Исходный текст:

Едучи в КГБ, я почти ликовал – дома чисто, самиздата нет. Незадолго до того Вячеслав Игрунов дал мне фотокопию «Архипелага ГУЛАГ» Солженицына – свежего, только вышедшего на Западе. Я прочел и передал дальше надежному человеку, профессору Алексееву-Попову. У него «органы» и забрали книгу, а я не догадывался. Осталось неясным, как они узнали про «ГУЛАГ» у Попова – неужто профессорский дом прослушивали? В общем, когда на глазах у меня из стола извлекли знакомый том, моя оборона рухнула. А дома ждала жена с грудным сыном.
И. К.: Какими ты увидел этих людей, они были умны?
Г. П.: О нет, но они были хитрыми. И на мое счастье, выглядели пошло. В одесском КГБ трудно было сыскать интеллектуала. Контора была коррумпированной, сосредоточена на портовой таможне, моряках и контрабанде валюты. Но сняли босса Украины Петра Шелеста, в украинском КГБ прошла чистка, и в Одессу прислали молодых волков. Неплохо разыграв козыри, они навели мои подозрения на Игрунова. Только двоим было известно, где книга, – профессору Алексееву-Попову и Игрунову, давшему мне «Архипелаг ГУЛАГ». На Попова я и думать не мог, а Игрунову тогда несколько не доверял. Он был «антисоветчик», а у меня в голове сидело расхожее уравнение: антисоветчик часто провокатор. И я Игрунова сдал. Сказал, что Солженицына и много чего еще получил от него. Все подписал, что им и было нужно.
К несчастью, когда я рассказал жене, она не сказала мне просто: стоп! Она приняла историю к сведению, и та стала началом расхождения между нами. Впрочем, она была еще ребенок и дочь мамы-прокурора.
И. К.: А потом?
Г. П.: А потом они сделали ошибку. Повторно денули меня в КГБ, желая привязать покрепче. Второй раз я их разглядывал уже холодно-свысока – да тут бюрократическая трясина вроде ЖЭКа! Чем эти люди сильней меня? Их казенные кабинеты, пошлый гонор – все мне показалось поддельным. А ведь на сломе я мог бы зайти далеко, появлялись даже фантазии о двойной игре. Но взглянув на себя отстраненно, я сам стал смешон, рассказал про все Игрунову, а знакомых в Москве предупредил. Через год Игрунова судили по делу об одесской библиотеке самиздата. На суде я забрал свои показания и при помощи адвоката не дал их использовать против него. Шла середина 1970-х годов, недолгий detant с Западом. Суд над Игруновым Москва велела провести «в рамках закона», и судья, действуя по закону, мои показания аннулировал. На меня завели уголовное дело за отказ от дачи показаний. Зато Вячеку тюремный срок заменили привольной городской психушкой, где у него был ключ от палаты и он принимал в ней друзей. Вскоре его освободили.
И. К.: Когда у тебя впервые появилось ощущение, что ты диссидент?

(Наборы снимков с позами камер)

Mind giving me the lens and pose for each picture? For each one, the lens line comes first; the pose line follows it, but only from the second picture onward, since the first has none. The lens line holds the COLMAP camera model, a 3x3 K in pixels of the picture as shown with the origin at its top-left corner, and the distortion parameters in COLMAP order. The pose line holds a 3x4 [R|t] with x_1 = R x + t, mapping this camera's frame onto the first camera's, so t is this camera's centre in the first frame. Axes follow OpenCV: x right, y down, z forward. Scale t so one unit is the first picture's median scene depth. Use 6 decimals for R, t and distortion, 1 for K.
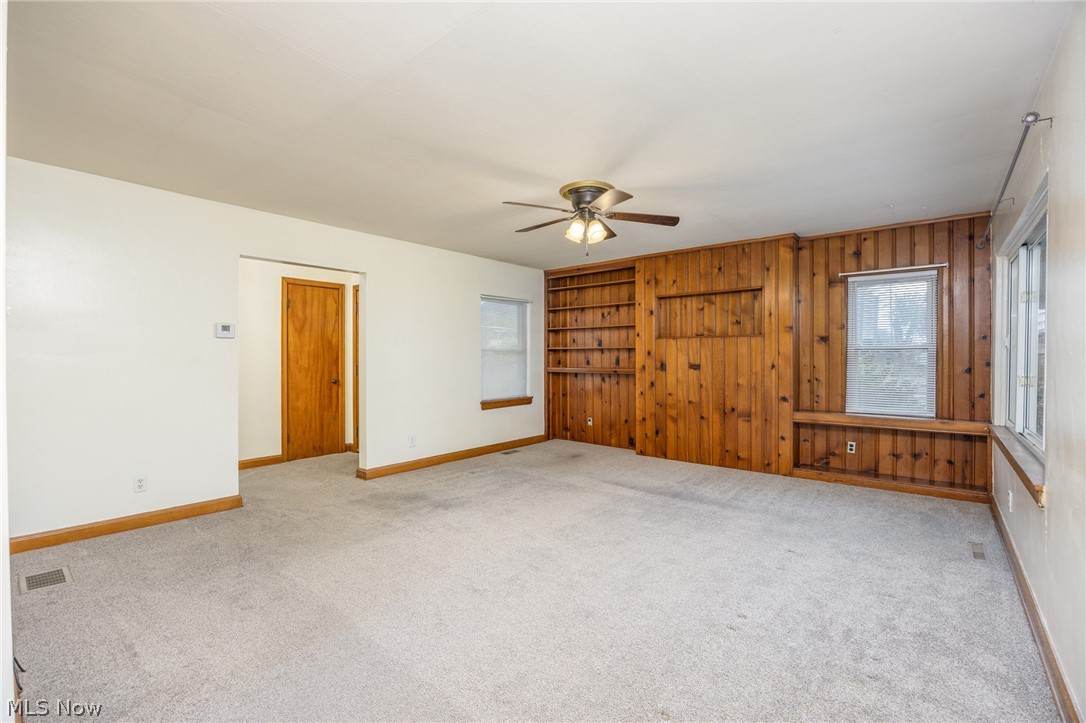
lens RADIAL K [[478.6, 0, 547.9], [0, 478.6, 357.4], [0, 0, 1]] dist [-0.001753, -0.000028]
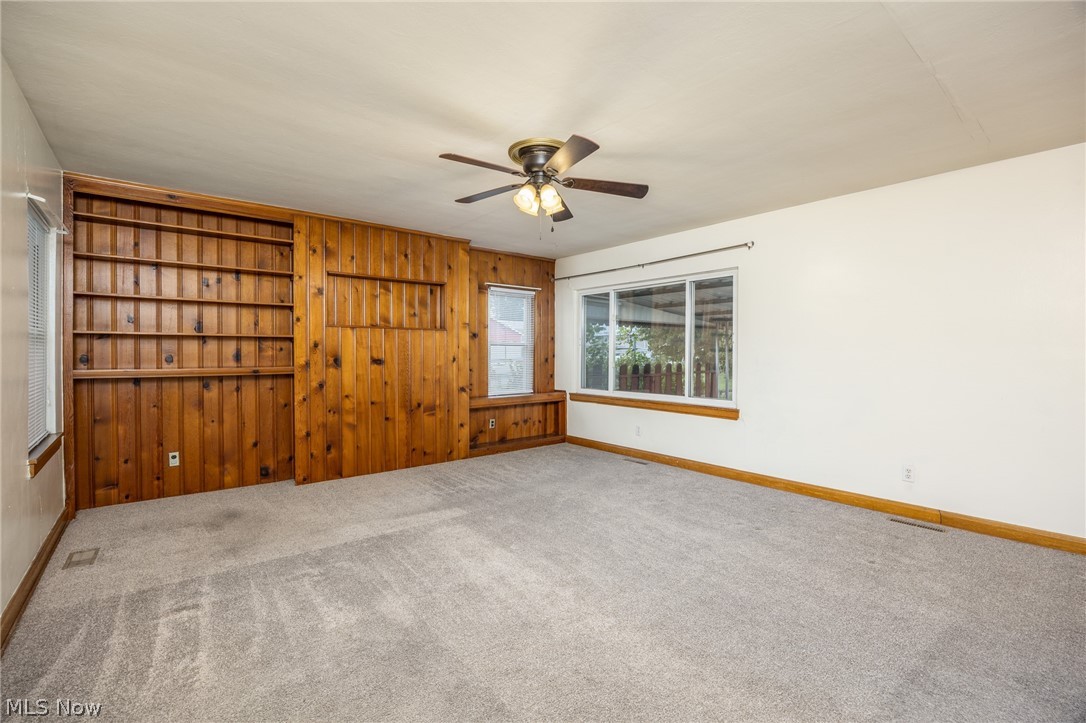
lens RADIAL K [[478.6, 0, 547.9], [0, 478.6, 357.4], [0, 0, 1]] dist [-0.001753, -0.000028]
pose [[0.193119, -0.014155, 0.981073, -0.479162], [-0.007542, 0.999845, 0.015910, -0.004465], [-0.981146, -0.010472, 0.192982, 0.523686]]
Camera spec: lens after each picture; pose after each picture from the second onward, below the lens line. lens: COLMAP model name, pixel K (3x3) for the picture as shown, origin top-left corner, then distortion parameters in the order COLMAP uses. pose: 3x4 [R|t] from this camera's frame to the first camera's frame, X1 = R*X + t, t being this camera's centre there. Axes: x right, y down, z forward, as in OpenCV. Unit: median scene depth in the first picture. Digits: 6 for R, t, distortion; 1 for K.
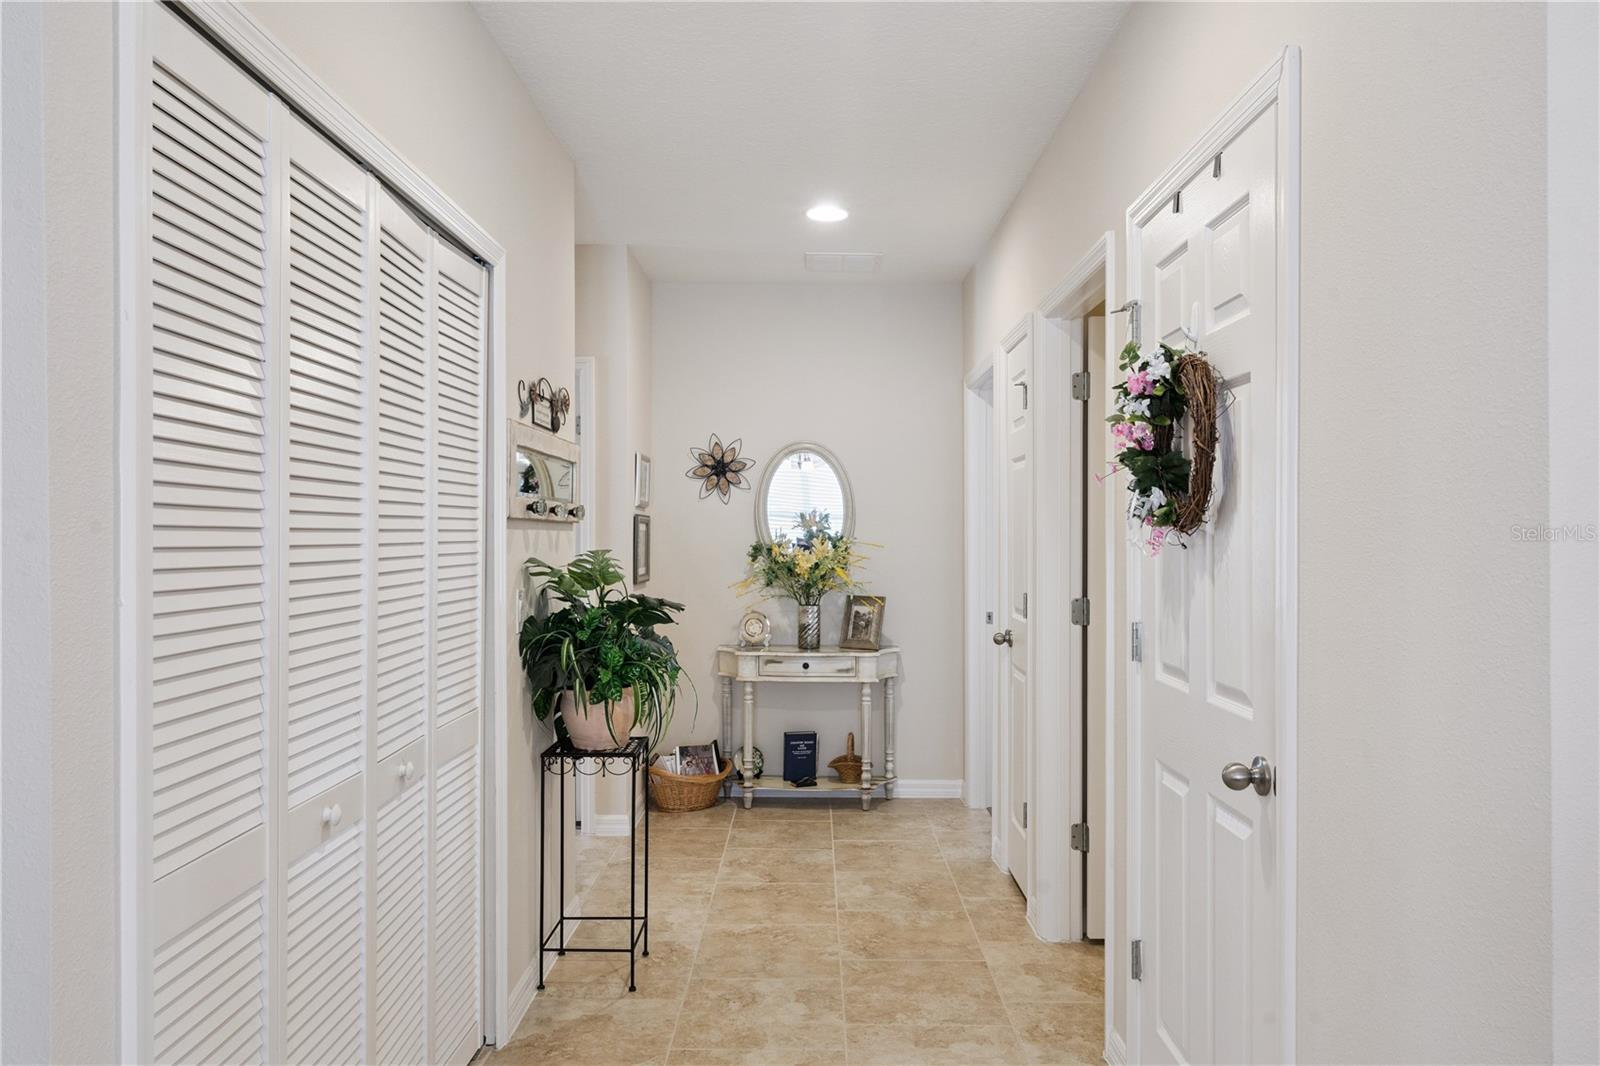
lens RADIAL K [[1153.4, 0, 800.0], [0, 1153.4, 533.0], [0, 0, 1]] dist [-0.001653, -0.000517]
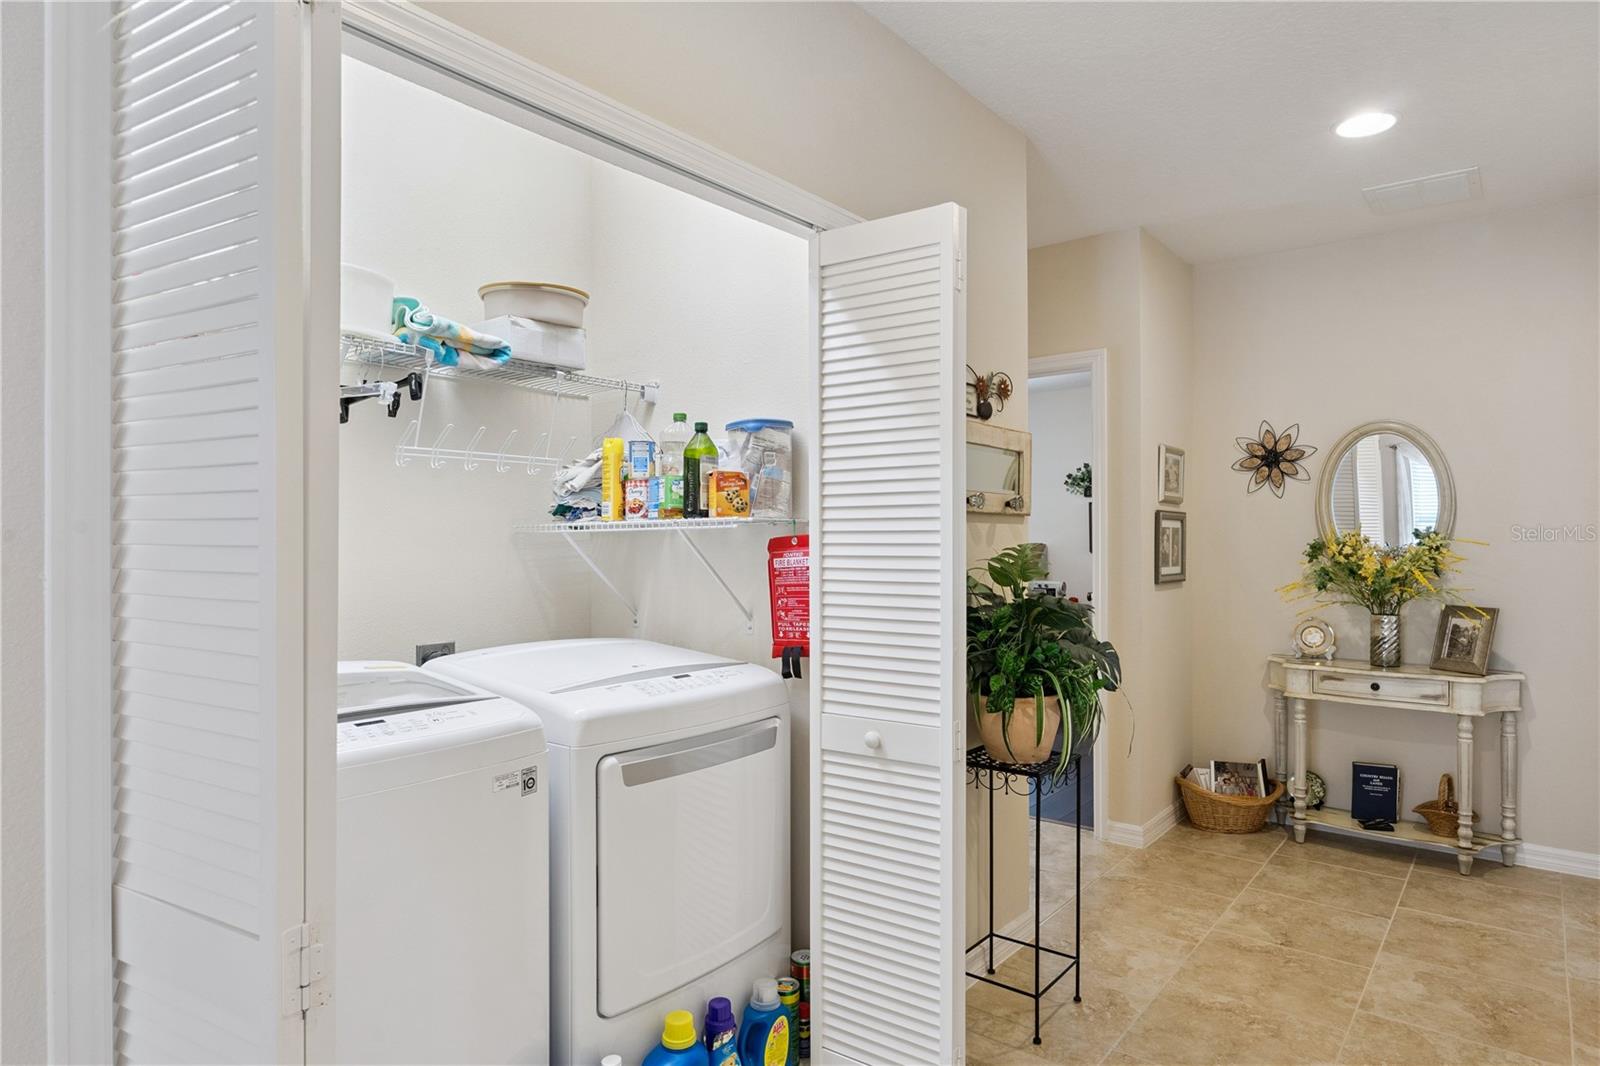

Задание A:
Воспроизведите без изменений участок перечня от строки, содержащей «Camera spec: lens», до конца перечня включительно. Изображения в ответ не включайте.
Задание B:
Продолжите интервью о допросах в одесском КГБ сразу после его последней фразы.
Интервью и перечень — два самостоятельных материала.

Итоговый ответ A:
Camera spec: lens after each picture; pose after each picture from the second onward, below the lens line. lens: COLMAP model name, pixel K (3x3) for the picture as shown, origin top-left corner, then distortion parameters in the order COLMAP uses. pose: 3x4 [R|t] from this camera's frame to the first camera's frame, X1 = R*X + t, t being this camera's centre there. Axes: x right, y down, z forward, as in OpenCV. Unit: median scene depth in the first picture. Digits: 6 for R, t, distortion; 1 for K.
lens RADIAL K [[1153.4, 0, 800.0], [0, 1153.4, 533.0], [0, 0, 1]] dist [-0.001653, -0.000517]

Итоговый ответ B:
Г. П.: В начале 1970-х, когда еще слова такого не было. Но, взяв в руки первый самиздат, я знал, что перешел в подполье и теперь «новая тварь». Из самиздата пришел термин внутренняя эмиграция, и я его с гордостью принял. Решил, что не стану ни уезжать из СССР, ни интегрироваться в систему. Запретная литература – мой Грааль, а я его страж. «Хроника текущих событий», Мандельштам, Шаламов, Марченко, Солженицын, Оруэлл – все надвинулось и разом снесло мне башку. Важный момент начала личности. Осознаешь себя партизаном в советских джунглях, но где фронт и с кем война? Чьи поезда «пускать под откос»? Начинаешь скрываться, ведь теперь есть что прятать. Все это совпало с годами нашей университетской коммуны – Субъект Исторического Действия (СИД).
И. К.: Как появилась эта группа?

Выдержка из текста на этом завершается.